List of tasks -
- 1) In the coronavirus report, reproduce the stretch from "Significant jumps in" through "a few days.", switching "Significant" to "Sharp".
- 2) In the coronavirus report, shorten the paragraph beginning "The 150 new deaths" while keeping its main facts.

Selected extract -
..............................

South Korea’s Centers for Disease Control and Prevention has reported 70 more cases of the new virus, mostly in the southwestern city of Daegu and nearby areas, bringing the country’s total to 833.

The spike in infections on Monday came a day after President Moon Jae-in called for “unprecedented, powerful steps” as his government issued its highest alert for infectious diseases.

The country reported 231 new cases on Monday alone. Most of the country’s cases have been linked to a church in Daegu and a hospital in the nearby county of Cheongdo.

South Korea reported another large jump in new virus cases Monday a day after the the president called for “unprecedented, powerful” steps to combat the outbreak that is increasingly confounding attempts to stop the spread.

The 161 new cases bring South Korea’s total to 763 cases, and two more deaths raise its toll to seven.
China also Monday reported 409 new cases, raising the mainland’s total to 77,150 after a zigzag pattern of increases in recent days.

The 150 new deaths from the COVID-19 illness raised China’s total to 2,592 and showed a spike after hovering around 100 for four days. All but one death were in Hubei province, where the outbreak emerged in December.

Significant jumps in cases outside China have raised concern of the outbreak getting out of control. South Korea has the third-highest national total behind China and Japan, and cases have rapidly increased in Italy and Iran in just a few days.

..............................

Extracted records -
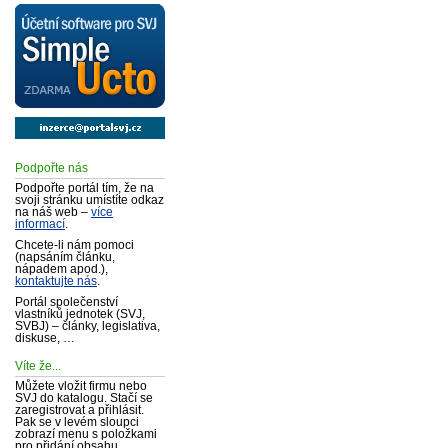
Podpořte nás
Podpořte portál tím, že na
svoji stránku umístíte odkaz
na náš web –
více
informací
.
Chcete-li nám pomoci
(napsáním článku,
nápadem apod.),
kontaktujte nás
.
Portál společenství
vlastníků jednotek (SVJ,
SVBJ) – články, legislativa,
diskuse, …
Víte že...
Můžete vložit firmu nebo
SVJ do katalogu. Stačí se
zaregistrovat a přihlásit.
Pak se v levém sloupci
zobrazí menu s položkami
pro přidání obsahu.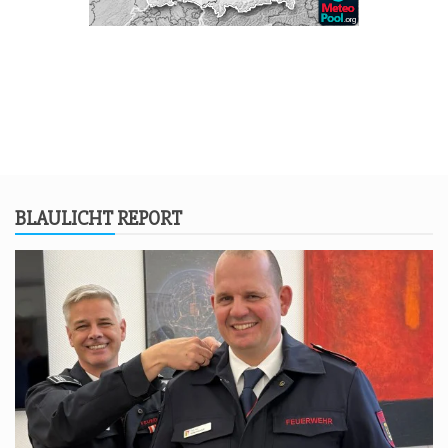
BLAU­LICHT REPORT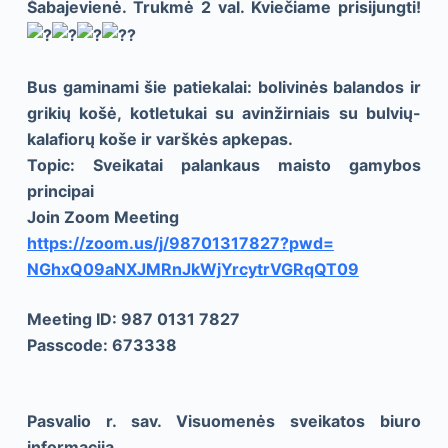
Šabajevienė. Trukmė 2 val. Kviečiame prisijungti!
Bus gaminami šie patiekalai: bolivinės balandos ir
grikių košė, kotletukai su avinžirniais su bulvių-
kalafiorų koše ir varškės apkepas.
Topic: Sveikatai palankaus maisto gamybos
principai
Join Zoom Meeting
https://zoom.us/j/98701317827?
pwd=
NGhxQ09aNXJMRnJkWjYrcytrVGRqQT
09
Meeting ID: 987 0131 7827
Passcode: 673338
Pasvalio r. sav. Visuomenės sveikatos biuro
informacija.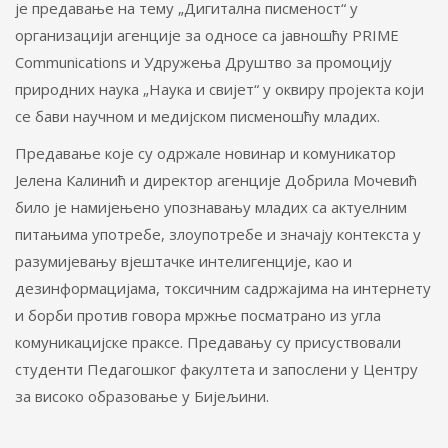
је предавање на тему „Дигитална писменост“ у
организацији агенције за односе са јавношћу PRIME
Communications и Удружења Друштво за промоцију
природних наука „Наука и свијет“ у оквиру пројекта који
се бави научном и медијском писменошћу младих.
Предавање које су одржале новинар и комуникатор
Јелена Калинић и директор агенције Добрила Мочевић
било је намијењено упознавању младих са актуелним
питањима употребе, злоупотребе и значају контекста у
разумијевању вјештачке интелигенције, као и
дезинформацијама, токсичним садржајима на интернету
и борби против говора мржње посматрано из угла
комуникацијске праксе. Предавању су присуствовали
студенти Педагошког факултета и запослени у Центру
за високо образовање у Бијељини.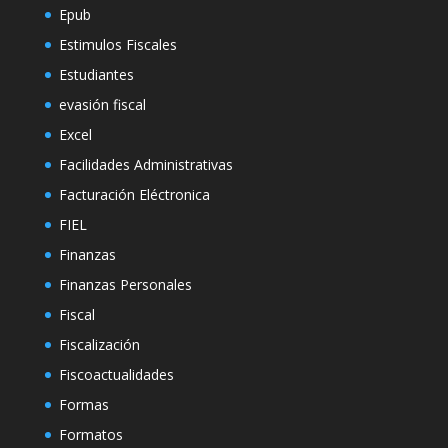
Epub
Estimulos Fiscales
Estudiantes
evasión fiscal
Excel
Facilidades Administrativas
Facturación Eléctronica
FIEL
Finanzas
Finanzas Personales
Fiscal
Fiscalización
Fiscoactualidades
Formas
Formatos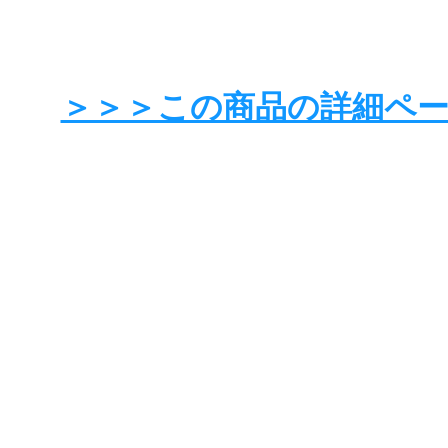
＞＞＞この商品の詳細ペ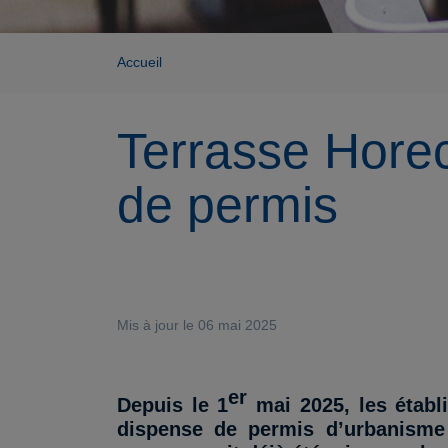
Accueil
Terrasse Horec
de permis
Mis à jour le 06 mai 2025
er
Depuis le 1
mai 2025, les établi
dispense de permis d’urbanisme p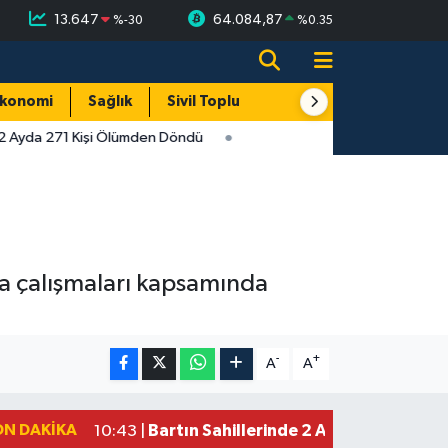
13.647
64.084,87
%
-30
%
0.35
konomi
Sağlık
Sivil Toplum
Turizm
Yerel
 2 Ayda 271 Kişi Ölümden Döndü
ma çalışmaları kapsamında
-
+
A
A
ON DAKIKA
Bartın Sahillerinde 2 Ayda 271 Kişi 
10:43 |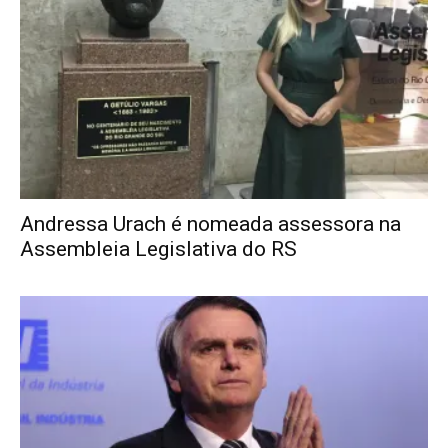
Andressa Urach é nomeada assessora na
Assembleia Legislativa do RS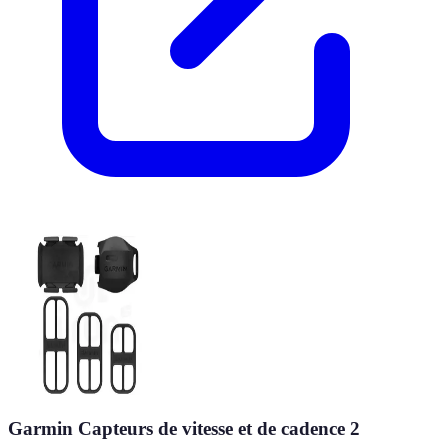
Garmin Capteurs de vitesse et de cadence 2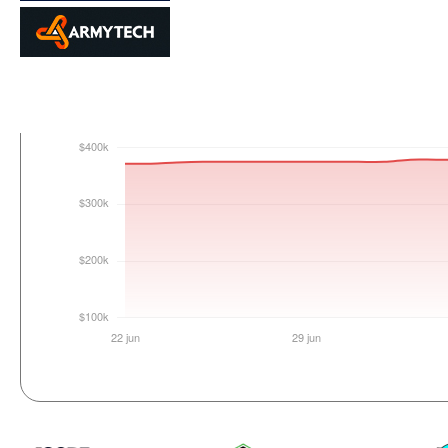
Login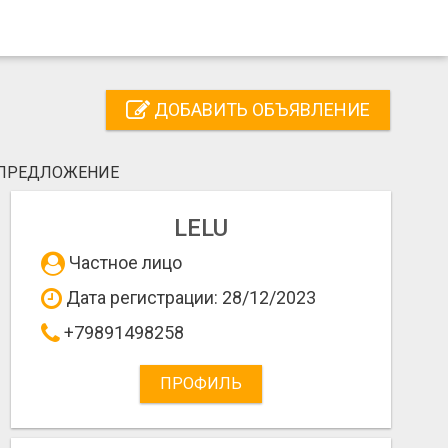
ДОБАВИТЬ ОБЪЯВЛЕНИЕ
 ПРЕДЛОЖЕНИЕ
LELU
Частное лицо
Дата регистрации: 28/12/2023
+79891498258
ПРОФИЛЬ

..............................

Solutions per task -
- 1)
Sharp jumps in cases outside China have raised concern of the outbreak getting out of control. South Korea has the third-highest national total behind China and Japan, and cases have rapidly increased in Italy and Iran in just a few days.

- 2) China's 150 new COVID-19 deaths brought its total to 2,592, a spike after four days near 100. All but one were in Hubei province, where the outbreak began in December.